Dataset entries
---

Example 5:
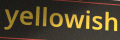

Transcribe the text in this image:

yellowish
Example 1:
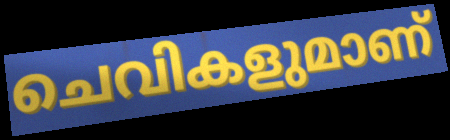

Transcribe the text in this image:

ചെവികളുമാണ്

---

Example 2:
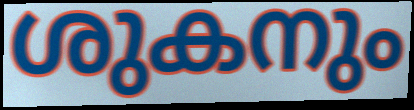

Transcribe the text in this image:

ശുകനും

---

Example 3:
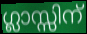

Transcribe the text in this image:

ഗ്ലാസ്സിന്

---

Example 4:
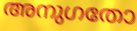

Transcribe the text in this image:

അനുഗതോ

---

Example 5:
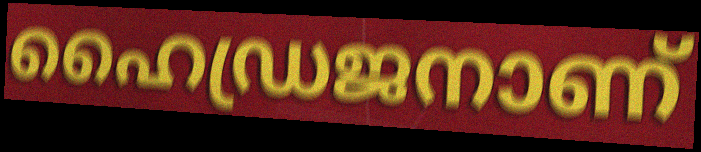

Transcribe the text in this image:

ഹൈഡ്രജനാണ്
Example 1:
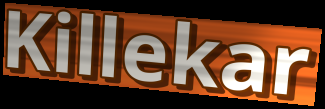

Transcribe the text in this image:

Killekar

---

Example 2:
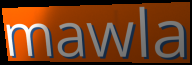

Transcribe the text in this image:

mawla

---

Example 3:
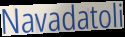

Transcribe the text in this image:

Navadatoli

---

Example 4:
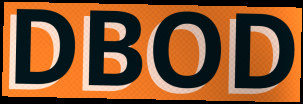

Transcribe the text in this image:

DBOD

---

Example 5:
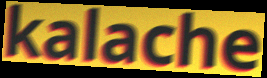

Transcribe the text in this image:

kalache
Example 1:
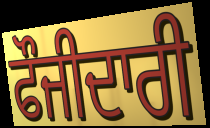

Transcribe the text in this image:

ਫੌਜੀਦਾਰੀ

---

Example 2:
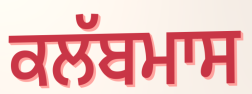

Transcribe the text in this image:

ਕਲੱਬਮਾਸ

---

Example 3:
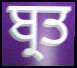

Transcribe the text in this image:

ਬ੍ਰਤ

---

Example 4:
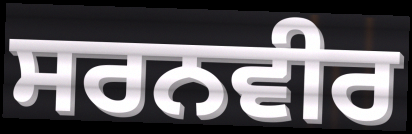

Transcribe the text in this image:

* _Task objective_
Copy out the whole listing above word for word, leaving out the pictures.

* _Written response_
---

Example 5:

Transcribe the text in this image:

yellowish
Example 1:

Transcribe the text in this image:

ചെവികളുമാണ്

---

Example 2:

Transcribe the text in this image:

ശുകനും

---

Example 3:

Transcribe the text in this image:

ഗ്ലാസ്സിന്

---

Example 4:

Transcribe the text in this image:

അനുഗതോ

---

Example 5:

Transcribe the text in this image:

ഹൈഡ്രജനാണ്
Example 1:

Transcribe the text in this image:

Killekar

---

Example 2:

Transcribe the text in this image:

mawla

---

Example 3:

Transcribe the text in this image:

Navadatoli

---

Example 4:

Transcribe the text in this image:

DBOD

---

Example 5:

Transcribe the text in this image:

kalache
Example 1:

Transcribe the text in this image:

ਫੌਜੀਦਾਰੀ

---

Example 2:

Transcribe the text in this image:

ਕਲੱਬਮਾਸ

---

Example 3:

Transcribe the text in this image:

ਬ੍ਰਤ

---

Example 4:

Transcribe the text in this image:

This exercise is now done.